### Quoted passage
──────────

Reflections from a Poll Greeter

Observations from the Front Lines During Primaries

The First Votes are In

Primary season is upon us, about wrapped up, actually. I think what I saw in working at the polls for a few days in my neighborhood likely reflects what others saw in many other areas. For the most part, more good news than bad, which was something of a pleasant surprise. Let’s hope the good things noted below carry through to the general election.

Primaries are important for many reasons, but they have unique characteristics that do not always carry forward to the general election, so take any trends or observations from this Spring with a grain of salt when thinking ahead to November. This is the case primarily because turnout in primaries is depressingly low. The more dedicated voters tend to turn out; not so many of the general public, so results can be skewed.

For example, my own county had one of the highest turnouts in the state among the large counties. We had a whopping 26% registered voter turnout – which was better than the last mid terms election. Hard to believe with all that is going on and all that is at stake only about 1 in 4 voters thought it was worth voting. Does not reflect well on us as a citizenry.

Running the Gauntlet

Many of us who volunteer to stand outside polls passing out literature, sample ballots, and encouragement to voters jokingly refer to our often long line of volunteers as “running the gauntlet.” Voters sometimes feel they have to work their way past that line, which some find onerous., although most are polite and many thank the volunteers from all sides for caring enough to stand out in the sun for 2-3 hours at a time. Nice to hear such thanks – much appreciated.

Some voters seem really intimidated by the volunteer line and go through great twists and turns in their routes to the polling station to avoid the gauntlet. It is sometimes humorous to watch their machinations and dedicated no eye contact process to bypass the line. Many respond to the line by saying something like “I know who I am voting for.” Many of those do pause when the volunteer says something like, “Really? Know who you are voting for on the District Court and the Water Commission?”

In fact, most people know the big name tickets but not everyone else on what is often a long ballot. That is unfortunate, since many of those “obscure” offices affect our lives in important ways. Take some time, folks, and study the candidates. Make an informed choice, please.

Candidates: Their Time, Energy, and Engagement

At one point on a busy Saturday morning at the polling place, I was in a long line of about eight people reaching out to voters. I realized that for a while there I was the only one in the line who was not a candidate. Word was out we had a busy polling spot and the candidates appeared.

──────────

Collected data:
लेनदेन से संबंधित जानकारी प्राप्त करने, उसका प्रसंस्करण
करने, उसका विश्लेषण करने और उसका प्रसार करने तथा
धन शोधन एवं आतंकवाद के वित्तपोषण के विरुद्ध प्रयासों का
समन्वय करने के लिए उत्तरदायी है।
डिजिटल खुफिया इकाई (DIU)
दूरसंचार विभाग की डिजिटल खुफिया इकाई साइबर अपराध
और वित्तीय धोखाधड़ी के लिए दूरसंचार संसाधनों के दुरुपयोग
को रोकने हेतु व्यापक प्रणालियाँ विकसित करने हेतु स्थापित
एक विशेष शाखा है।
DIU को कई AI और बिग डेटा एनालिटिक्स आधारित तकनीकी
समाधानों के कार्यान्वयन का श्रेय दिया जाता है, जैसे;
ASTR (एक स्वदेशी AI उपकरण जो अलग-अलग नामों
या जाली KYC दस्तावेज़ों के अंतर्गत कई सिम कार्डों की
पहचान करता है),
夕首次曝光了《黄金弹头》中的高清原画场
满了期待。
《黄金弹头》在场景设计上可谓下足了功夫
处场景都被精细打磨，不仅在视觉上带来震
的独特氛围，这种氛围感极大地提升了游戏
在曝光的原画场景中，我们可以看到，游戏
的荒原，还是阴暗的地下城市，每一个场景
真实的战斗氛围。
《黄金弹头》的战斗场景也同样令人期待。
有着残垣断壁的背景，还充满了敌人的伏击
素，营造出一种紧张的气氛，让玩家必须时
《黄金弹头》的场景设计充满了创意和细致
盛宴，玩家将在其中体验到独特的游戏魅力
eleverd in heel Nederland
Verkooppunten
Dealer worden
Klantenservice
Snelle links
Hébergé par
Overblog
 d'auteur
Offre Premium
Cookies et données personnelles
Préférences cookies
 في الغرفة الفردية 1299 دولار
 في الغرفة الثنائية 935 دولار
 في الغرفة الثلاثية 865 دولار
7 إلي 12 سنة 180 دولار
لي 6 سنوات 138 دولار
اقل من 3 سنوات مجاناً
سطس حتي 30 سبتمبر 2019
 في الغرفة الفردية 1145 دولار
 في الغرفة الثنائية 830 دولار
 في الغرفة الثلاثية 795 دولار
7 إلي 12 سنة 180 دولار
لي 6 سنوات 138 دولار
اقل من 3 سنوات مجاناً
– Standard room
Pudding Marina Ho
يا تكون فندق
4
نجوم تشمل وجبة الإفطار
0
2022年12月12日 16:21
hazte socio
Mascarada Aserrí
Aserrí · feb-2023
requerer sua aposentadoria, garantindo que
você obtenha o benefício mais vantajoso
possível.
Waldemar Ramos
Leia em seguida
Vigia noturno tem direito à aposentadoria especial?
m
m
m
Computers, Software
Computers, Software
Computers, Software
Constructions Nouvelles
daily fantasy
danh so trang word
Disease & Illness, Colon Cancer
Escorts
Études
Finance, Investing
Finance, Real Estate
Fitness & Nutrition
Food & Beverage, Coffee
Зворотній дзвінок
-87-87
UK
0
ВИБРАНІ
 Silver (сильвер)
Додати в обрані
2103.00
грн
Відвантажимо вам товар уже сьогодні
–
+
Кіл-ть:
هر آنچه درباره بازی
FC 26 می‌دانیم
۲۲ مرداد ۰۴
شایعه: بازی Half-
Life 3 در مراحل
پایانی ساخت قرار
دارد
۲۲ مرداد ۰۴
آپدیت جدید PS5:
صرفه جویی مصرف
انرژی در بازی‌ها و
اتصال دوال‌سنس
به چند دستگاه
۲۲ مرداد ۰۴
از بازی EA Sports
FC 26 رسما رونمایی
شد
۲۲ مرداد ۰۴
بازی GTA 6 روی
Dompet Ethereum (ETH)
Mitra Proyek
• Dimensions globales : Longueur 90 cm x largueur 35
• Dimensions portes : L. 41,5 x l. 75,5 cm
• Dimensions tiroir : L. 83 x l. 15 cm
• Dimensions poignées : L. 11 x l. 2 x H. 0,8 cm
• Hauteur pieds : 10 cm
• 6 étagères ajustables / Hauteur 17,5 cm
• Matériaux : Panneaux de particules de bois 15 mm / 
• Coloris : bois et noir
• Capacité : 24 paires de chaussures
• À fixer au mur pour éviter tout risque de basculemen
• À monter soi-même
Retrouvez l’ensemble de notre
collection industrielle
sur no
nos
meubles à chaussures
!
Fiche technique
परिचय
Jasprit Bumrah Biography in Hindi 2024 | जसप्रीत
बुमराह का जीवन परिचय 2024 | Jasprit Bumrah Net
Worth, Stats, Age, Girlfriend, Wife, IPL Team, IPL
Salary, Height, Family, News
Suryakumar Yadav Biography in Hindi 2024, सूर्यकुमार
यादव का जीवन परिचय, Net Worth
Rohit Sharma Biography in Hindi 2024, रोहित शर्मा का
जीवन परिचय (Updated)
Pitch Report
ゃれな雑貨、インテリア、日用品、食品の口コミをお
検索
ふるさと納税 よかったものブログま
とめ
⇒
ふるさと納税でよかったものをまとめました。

──────────

### Goal of the exercise
Summarize the reflections from a poll greeter in two sentences.

### Solution for this exercise
Working at the polls during the primaries showed more good news than bad, but primary turnout is so low (26% of registered voters even in one of the state's highest-turnout large counties) that trends should be taken with a grain of salt when looking ahead to November. Some voters try to avoid the line of volunteers outside the polls, many know the big-name races but not the lesser offices on a long ballot, and on a busy Saturday morning the candidates themselves came out to reach voters.